In the data that follows, find each line containing "ändern" and copy it.

****************************************

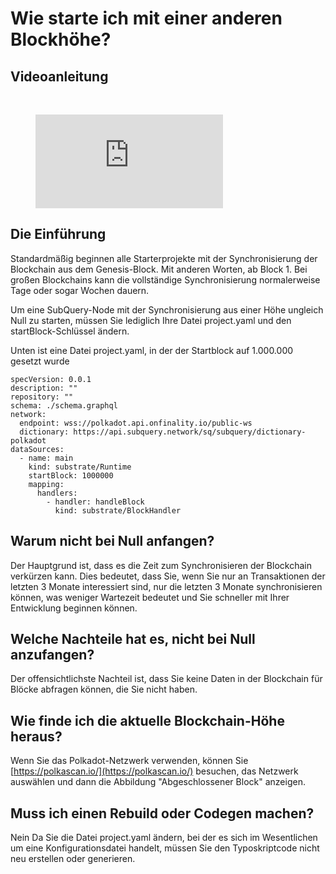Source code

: # Wie starte ich mit einer anderen Blockhöhe?

## Videoanleitung

<br/>
<figure class="video_container">
  <iframe src="https://www.youtube.com/embed/ZiNSXDMHmBk" frameborder="0" allowfullscreen="true"></iframe>
</figure>

## Die Einführung

Standardmäßig beginnen alle Starterprojekte mit der Synchronisierung der Blockchain aus dem Genesis-Block. Mit anderen Worten, ab Block 1. Bei großen Blockchains kann die vollständige Synchronisierung normalerweise Tage oder sogar Wochen dauern.

Um eine SubQuery-Node mit der Synchronisierung aus einer Höhe ungleich Null zu starten, müssen Sie lediglich Ihre Datei project.yaml und den startBlock-Schlüssel ändern.

Unten ist eine Datei project.yaml, in der der Startblock auf 1.000.000  gesetzt wurde

```shell
specVersion: 0.0.1
description: ""
repository: ""
schema: ./schema.graphql
network:
  endpoint: wss://polkadot.api.onfinality.io/public-ws
  dictionary: https://api.subquery.network/sq/subquery/dictionary-polkadot
dataSources:
  - name: main
    kind: substrate/Runtime
    startBlock: 1000000
    mapping:
      handlers:
        - handler: handleBlock
          kind: substrate/BlockHandler
```

## Warum nicht bei Null anfangen?

Der Hauptgrund ist, dass es die Zeit zum Synchronisieren der Blockchain verkürzen kann. Dies bedeutet, dass Sie, wenn Sie nur an Transaktionen der letzten 3 Monate interessiert sind, nur die letzten 3 Monate synchronisieren können, was weniger Wartezeit bedeutet und Sie schneller mit Ihrer Entwicklung beginnen können.

## Welche Nachteile hat es, nicht bei Null anzufangen?

Der offensichtlichste Nachteil ist, dass Sie keine Daten in der Blockchain für Blöcke abfragen können, die Sie nicht haben.

## Wie finde ich die aktuelle Blockchain-Höhe heraus?

Wenn Sie das Polkadot-Netzwerk verwenden, können Sie [https://polkascan.io/](https://polkascan.io/) besuchen, das Netzwerk auswählen und dann die Abbildung "Abgeschlossener Block" anzeigen.

## Muss ich einen Rebuild oder Codegen machen?

Nein Da Sie die Datei project.yaml ändern, bei der es sich im Wesentlichen um eine Konfigurationsdatei handelt, müssen Sie den Typoskriptcode nicht neu erstellen oder generieren.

****************************************

Answer box.
Um eine SubQuery-Node mit der Synchronisierung aus einer Höhe ungleich Null zu starten, müssen Sie lediglich Ihre Datei project.yaml und den startBlock-Schlüssel ändern.
Nein Da Sie die Datei project.yaml ändern, bei der es sich im Wesentlichen um eine Konfigurationsdatei handelt, müssen Sie den Typoskriptcode nicht neu erstellen oder generieren.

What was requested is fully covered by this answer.